Release Date(s)1980 (February 24, 2015)
Studio(s)Cannon Films/MGM (Shout!/Scream Factory)
- Film/Program Grade: C-
- Video Grade: A
- Audio Grade: B+
- Extras Grade: C
As far as slashers go, New Year’s Evil was one of the first movies out of the door right on the verge of the success of Friday the 13th in 1980. The film was produced by Cannon Films and was only the second movie ever directed by Emmett Alston, who was a cinematographer before becoming a director. It was one of the prototypical movies in its genre, featuring many of the same horror clichés as the many that followed it throughout the 80’s and the 90’s: a horror movie based around a holiday, unsympathetic characters, a twist ending, jump scares, the disguised voice of the killer over the phone, etc. And while all movies in this genre are almost universally considered schlock, New Year’s Evil kicks the schlock up to the nth degree, being one of the least interesting yet somehow entertaining slashers of the era.
The story of New Year’s Evil is, as you might expect, fairly straightforward. A televised New Year’s Eve party hosted by rocker Diane “Blaze” Sullivan (Roz Kelly) is being thrown, ringing in the new year by counting down for every time zone across the U.S., along with a healthy dose of hard rock. Problems arise when someone calls in to the station announcing to Blaze that he’s going to murder someone every time they ring in the new year. The bodies pile up fast as the killer, going by the name of Evil, slays his victims with the goal of getting to his ultimate target: Blaze.
New Year’s Evil, far and away, is one of the least suspenseful slasher movies that you’re ever likely to watch. For starters, we know the identity of the killer right off the bat and we follow his progress from victim to victim. Pretty much all of the people he’s killing have nothing to do with his stated intention, which is to kill those who are close to Blaze, not to mention that the kills themselves are pretty tame and uninteresting. Because of this, it borders on mediocre for a lot of its running time, but there are plenty of unintentionally funny moments that pop up now and again to perk up one’s interest.
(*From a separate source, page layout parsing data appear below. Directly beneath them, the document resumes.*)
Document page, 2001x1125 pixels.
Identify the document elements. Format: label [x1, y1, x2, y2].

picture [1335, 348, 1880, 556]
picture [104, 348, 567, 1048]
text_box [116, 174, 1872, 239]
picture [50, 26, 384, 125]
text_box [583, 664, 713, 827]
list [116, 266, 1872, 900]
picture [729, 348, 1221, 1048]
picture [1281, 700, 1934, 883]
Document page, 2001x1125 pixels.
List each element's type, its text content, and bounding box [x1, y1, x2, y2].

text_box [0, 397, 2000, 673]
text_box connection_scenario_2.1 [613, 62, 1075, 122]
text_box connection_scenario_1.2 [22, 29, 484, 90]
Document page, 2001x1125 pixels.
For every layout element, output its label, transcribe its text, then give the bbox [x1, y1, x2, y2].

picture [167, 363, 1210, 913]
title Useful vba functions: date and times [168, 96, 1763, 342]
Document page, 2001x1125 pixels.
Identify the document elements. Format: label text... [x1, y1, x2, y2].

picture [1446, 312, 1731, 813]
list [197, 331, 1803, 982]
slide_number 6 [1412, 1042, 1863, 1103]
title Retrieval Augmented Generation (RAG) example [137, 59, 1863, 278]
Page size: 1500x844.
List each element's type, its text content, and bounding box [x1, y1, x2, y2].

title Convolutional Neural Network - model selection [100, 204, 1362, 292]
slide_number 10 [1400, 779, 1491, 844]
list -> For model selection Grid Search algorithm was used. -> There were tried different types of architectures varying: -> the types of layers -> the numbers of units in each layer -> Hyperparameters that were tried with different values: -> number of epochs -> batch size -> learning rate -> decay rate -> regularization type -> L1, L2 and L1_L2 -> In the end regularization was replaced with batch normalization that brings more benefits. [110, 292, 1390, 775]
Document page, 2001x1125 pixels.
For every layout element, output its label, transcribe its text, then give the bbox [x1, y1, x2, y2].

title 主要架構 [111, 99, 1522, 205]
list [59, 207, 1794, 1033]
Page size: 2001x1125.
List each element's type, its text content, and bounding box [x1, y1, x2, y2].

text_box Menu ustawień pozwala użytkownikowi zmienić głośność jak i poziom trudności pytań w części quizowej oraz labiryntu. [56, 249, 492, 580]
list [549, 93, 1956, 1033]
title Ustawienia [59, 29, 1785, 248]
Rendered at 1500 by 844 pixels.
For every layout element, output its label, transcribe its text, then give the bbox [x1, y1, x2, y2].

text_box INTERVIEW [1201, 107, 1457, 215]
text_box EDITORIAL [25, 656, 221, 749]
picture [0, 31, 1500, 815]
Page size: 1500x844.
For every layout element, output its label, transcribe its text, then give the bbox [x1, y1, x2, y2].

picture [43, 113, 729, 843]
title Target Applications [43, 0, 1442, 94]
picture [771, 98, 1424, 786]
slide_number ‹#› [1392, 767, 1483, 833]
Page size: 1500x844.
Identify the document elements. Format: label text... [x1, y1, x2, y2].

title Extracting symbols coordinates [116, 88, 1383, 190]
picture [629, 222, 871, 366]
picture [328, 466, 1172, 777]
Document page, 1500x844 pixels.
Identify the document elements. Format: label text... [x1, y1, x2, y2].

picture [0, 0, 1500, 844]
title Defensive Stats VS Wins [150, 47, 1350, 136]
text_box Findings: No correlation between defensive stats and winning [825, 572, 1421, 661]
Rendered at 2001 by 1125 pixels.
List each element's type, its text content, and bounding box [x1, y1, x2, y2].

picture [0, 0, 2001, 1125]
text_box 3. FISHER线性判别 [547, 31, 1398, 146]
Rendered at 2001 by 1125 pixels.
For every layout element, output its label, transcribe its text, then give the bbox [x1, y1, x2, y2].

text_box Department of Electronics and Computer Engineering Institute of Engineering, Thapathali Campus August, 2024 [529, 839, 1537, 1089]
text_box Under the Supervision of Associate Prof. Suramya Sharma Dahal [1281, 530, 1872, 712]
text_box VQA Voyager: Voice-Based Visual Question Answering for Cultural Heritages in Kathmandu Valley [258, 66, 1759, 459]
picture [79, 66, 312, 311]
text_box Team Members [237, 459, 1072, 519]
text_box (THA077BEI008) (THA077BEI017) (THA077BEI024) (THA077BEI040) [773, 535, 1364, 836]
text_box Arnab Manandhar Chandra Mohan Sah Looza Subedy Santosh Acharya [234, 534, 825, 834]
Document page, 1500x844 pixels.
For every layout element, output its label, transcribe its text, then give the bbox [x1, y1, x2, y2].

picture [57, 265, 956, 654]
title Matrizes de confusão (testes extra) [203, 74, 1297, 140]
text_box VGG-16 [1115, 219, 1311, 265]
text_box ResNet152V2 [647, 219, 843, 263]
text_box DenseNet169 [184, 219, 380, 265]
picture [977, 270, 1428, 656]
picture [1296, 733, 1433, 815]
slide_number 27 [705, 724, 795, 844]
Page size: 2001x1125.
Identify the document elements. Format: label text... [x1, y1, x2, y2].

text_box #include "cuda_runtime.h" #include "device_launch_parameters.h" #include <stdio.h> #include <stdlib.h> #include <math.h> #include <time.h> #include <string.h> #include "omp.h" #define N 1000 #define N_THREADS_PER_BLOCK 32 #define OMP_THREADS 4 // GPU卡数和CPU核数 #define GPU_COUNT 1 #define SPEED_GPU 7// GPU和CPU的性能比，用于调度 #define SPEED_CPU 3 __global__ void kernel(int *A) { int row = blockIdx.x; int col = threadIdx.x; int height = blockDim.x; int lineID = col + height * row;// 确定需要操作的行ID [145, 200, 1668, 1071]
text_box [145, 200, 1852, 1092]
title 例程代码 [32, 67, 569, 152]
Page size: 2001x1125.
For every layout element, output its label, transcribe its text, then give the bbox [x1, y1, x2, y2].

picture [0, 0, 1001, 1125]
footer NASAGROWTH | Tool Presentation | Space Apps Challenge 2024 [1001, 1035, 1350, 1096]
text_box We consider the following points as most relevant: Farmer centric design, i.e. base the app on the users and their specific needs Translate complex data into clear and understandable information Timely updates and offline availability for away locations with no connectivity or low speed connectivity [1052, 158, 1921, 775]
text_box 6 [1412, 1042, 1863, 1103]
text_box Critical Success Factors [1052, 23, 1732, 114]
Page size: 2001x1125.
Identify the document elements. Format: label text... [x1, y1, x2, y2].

The acting in the movie, for example, is generally not all that great, especially from the killer (played by Kip Niven), who seems to think he’s doing something much grander in scale. It seems to come across that way anyways. In probably the best scene in the movie, Blaze’s son (played by Grant Cramer) sniffs his mother’s stockings, wears them over his head, and pierces his ears with her earrings, all the while questioning if he has a mental disorder or not. It’s comic gold, and I’m not entirely sure if it was intended by the filmmakers to be funny or not.
New Year’s Evil was panned by critics across the nation when it was released, not getting much more than a single star, but in the years since, it has generated a bit of a cult following thanks to the slasher craze, as well as the movie’s unintentional humor. It has the potential to be a fun Halloween party movie, or better yet, a fun New Year’s Eve party movie. Either way, it’s probably best enjoyed amongst a large group of people. On your own, you might not get much out of it.
As for Scream Factory’s transfer of the film, they’ve utilized a new HD scan and the results are spectacular. This is actually one of the company’s best looking titles to date, especially considering the age and quality of the film. Film grain is evenly distributed from frame to frame, never being intrusive, helping to show off an excellent amount of fine detail. Colors are rich and vibrant, with plenty of strong shades of red. Skin tones are also quite natural. Blacks are quite deep with some nice shadow detail and no apparent crush to them. Contrast is also quite acceptable. There’s some occasional dirt and vertical lines here and there, but this is an extremely clean and sharp print of the film that hasn’t been digitally enhanced at all. It’s a quite impressive transfer for such a schlocky, low-grade movie. On the audio side of things, we’re given a single English 2.0 DTS-HD track. It’s not quite as impressive as the video’s quality comparatively, but it’s no slouch. Dialogue is always clean, clear, and very intelligible, while the sound effects have some nice fidelity to them. Because of the way the movie was mixed, the music doesn’t always fit into the proceedings very well, causing some bleed from time to time. There also isn’t much in the way of directionality or low end activity. Otherwise, it’s a very good soundtrack that gets the job done. There are also subtitles in English for those who might need them.
In the extras department, this release comes with an audio commentary by writer/director Emmett Alston, a newly-produced set of interviews entitled Call Me Eeevil: The Making of New Year’s Evil, and the original theatrical trailer.
Overall, Scream Factory’s release of New Year’s Evil is a delight for those looking for a copy of the movie with a fantastic presentation. This is definitely it, and with a nice set of extras, this is definitely a title that schlock and slasher fans will want to add to their collections.